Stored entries
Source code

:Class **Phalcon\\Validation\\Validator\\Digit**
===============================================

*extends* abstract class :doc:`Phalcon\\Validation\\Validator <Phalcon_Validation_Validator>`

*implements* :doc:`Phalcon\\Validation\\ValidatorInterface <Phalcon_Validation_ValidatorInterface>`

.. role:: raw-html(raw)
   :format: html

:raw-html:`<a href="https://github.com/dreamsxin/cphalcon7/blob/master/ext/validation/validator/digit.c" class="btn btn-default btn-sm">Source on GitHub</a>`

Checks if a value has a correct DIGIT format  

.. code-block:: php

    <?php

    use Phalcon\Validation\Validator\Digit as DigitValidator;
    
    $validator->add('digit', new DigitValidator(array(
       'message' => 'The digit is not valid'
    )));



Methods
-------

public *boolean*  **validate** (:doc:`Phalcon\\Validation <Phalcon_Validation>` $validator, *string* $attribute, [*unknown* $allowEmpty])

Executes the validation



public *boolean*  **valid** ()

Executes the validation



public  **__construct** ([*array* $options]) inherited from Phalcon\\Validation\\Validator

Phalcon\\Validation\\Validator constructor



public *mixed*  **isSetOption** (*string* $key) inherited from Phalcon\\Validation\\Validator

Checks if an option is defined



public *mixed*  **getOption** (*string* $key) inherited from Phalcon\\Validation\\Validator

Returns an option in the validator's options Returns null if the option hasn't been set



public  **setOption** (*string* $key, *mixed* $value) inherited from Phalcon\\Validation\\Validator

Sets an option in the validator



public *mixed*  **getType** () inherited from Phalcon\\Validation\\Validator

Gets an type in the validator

Task requirements
If a line in the entries above contains the word "string", copy it.

Answer section
public *boolean*  **validate** (:doc:`Phalcon\\Validation <Phalcon_Validation>` $validator, *string* $attribute, [*unknown* $allowEmpty])
public *mixed*  **isSetOption** (*string* $key) inherited from Phalcon\\Validation\\Validator
public *mixed*  **getOption** (*string* $key) inherited from Phalcon\\Validation\\Validator
public  **setOption** (*string* $key, *mixed* $value) inherited from Phalcon\\Validation\\Validator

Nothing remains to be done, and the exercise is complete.